Pero, bueno, vayamos a la escena en cuestión. La última de la película. Una escena que enfrenta a los dos mercenarios cara a cara y que Aldrich resuelve con un duelo que —pese a no dilatarse tanto en el tiempo como los de Sergio Leone— nos recuerda muy mucho a los que diez años después popularizaría el romano. Tanto desde una perspectiva estética o visual como desde la sencilla razón que no se están enfrentando el bueno contra el malo sino, simplemente, dos hombres con dos códigos éticos distintos. El duelo se lleva a cabo en una plazoleta con multitud de muertos fruto del enfrentamiento entre franceses y juaristas. Con las cartas boca arriba tras toda una sucesión de engaños y desconfianzas, Benjamin Trane (Gary Cooper) y Joe Erin (Burt Lancaster) sostienen un breve diálogo antes de desenfundar sus pistolas. Recordemos que Erin y la Condesa Marie Duvarre (Denise Darcel) se habían asociado para quedarse con el oro (asociación que Erin rompe inmediatamente antes de enfrentarse a Trane) y que Trane (convencido por Nina) finalmente opta por entregar el botín a los juaristas. Asimismo, Trane le recrimina a Erin el asesinato de Ace Hanna, el forajido que había criado al personaje encarnado por Burt Lancaster.




Trane: “¡Joe! Parece que la historia de Ace Hanna iba en serio”

Erin: “Lástima que no la entiendas. Voy a llevarme esa carreta”

Trane: “Ese oro será para los juaristas”

Erin: “No, si me das una oportunidad para que desenfunde”

Trane: “Como tú se la diste a Ballad”

Erin: “El viejo punto débil, ¿eh, Ben?”

Trane: “Incluso Ace lo tenía, Joe”

Erin: “Ésa fue su equivocación”




Respecto a la escena del duelo en sí permitidme hacer hincapié, sobre todo, en la riqueza de planos. En la planificación previa. En el montaje, vaya.
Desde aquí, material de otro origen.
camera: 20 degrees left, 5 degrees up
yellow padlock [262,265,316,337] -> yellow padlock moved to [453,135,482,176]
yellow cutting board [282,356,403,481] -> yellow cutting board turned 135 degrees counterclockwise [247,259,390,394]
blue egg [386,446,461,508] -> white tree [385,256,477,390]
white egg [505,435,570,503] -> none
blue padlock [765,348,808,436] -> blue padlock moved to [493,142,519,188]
Y es que muy pocas veces veremos en tan breve lapso de tiempo (desde que finaliza el diálogo hasta que ambos disparan al mismo tiempo transcurren poco menos de 12 segundos) tantos y tan variados planos. Desde primeros planos de Trane y Erin respectivamente hasta planos y contraplanos generales de la situación de uno y otro pasando por los típicos planos de detalle a manos y cartucheras que tan famoso hicieron una década después a Sergio Leone. Una portentosa sucesión de planos que unida a la tensa partitura de Hugo Friedhofer le confiere a la secuencia uno de los clímax más potentes y eficaces de la historia del género.





Pero no todo acaba ahí. Cuando Erin y Trane disparan al alimón y Erin enfunda su revolver con la pirueta habitual todo da a entender que él ha sido el más rápido. O el más certero. Como casi siempre, vaya. Pero no. Ésta vez no. Y lo constatamos cuando —tres o cuatro segundos más tarde— se desploma muy lentamente. Una caída estéticamente muy conseguida (la vemos a distancia, sin ninguna música ni ruido que pueda molestarnos) y que me remite, nuevamente, a otro desplome muy célebre. Éste más lento aún. El de Frank (Henry Fonda) en “Hasta que llegó su hora”.
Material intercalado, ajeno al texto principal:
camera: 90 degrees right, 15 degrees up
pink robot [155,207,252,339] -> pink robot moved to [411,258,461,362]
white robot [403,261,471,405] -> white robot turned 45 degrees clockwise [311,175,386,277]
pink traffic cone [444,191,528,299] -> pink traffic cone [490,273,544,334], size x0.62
Así pues tenemos diálogos, tenemos técnica, tenemos tensión, tenemos estética y tenemos sorpresa. Ingredientes, todos ellos, que le otorgan a esta breve secuencia un poderío cinematográfico brutal. Un poderío que —insisto— es fruto del perfeccionismo y la visión de Robert Aldrich, un cineasta al que nunca me cansaré de reivindicar.
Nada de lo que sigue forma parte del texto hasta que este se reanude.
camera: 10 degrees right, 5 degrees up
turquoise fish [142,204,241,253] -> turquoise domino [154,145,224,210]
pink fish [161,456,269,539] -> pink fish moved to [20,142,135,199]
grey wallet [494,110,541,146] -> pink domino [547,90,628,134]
Añadir, tan sólo, que tras el desplome de Erin también cabe destacar la extraordinaria toma ligeramente contrapicada de Trane andando hacia donde yace abatido su socio desde donde le arrebata el revólver y, enrabietado, lo lanza al suelo. En este momento volvemos a escuchar el famosísimo main theme de la película que va subiendo de volumen mientras Trane se aleja entre decenas de cadáveres (no sin antes saludar galantemente a la condesa, que observa la escena desde el balcón) para reunirse —finalmente— con Nina (Sara Montiel).





No quisiera terminar este spoiler, no obstante, sin rendir el merecido tributo a dos grandes como Gary Cooper y Burt Lancaster. No tan sólo porque me parecen, ambos, espléndidos actores sino porque en esta película, además, se complementan a la perfección. El primero con esa presencia tan seria, sobria y convincente que le caracteriza y, el segundo, con ese tono extrovertido, mordaz y guasón que le hizo célebre en muchas de sus películas.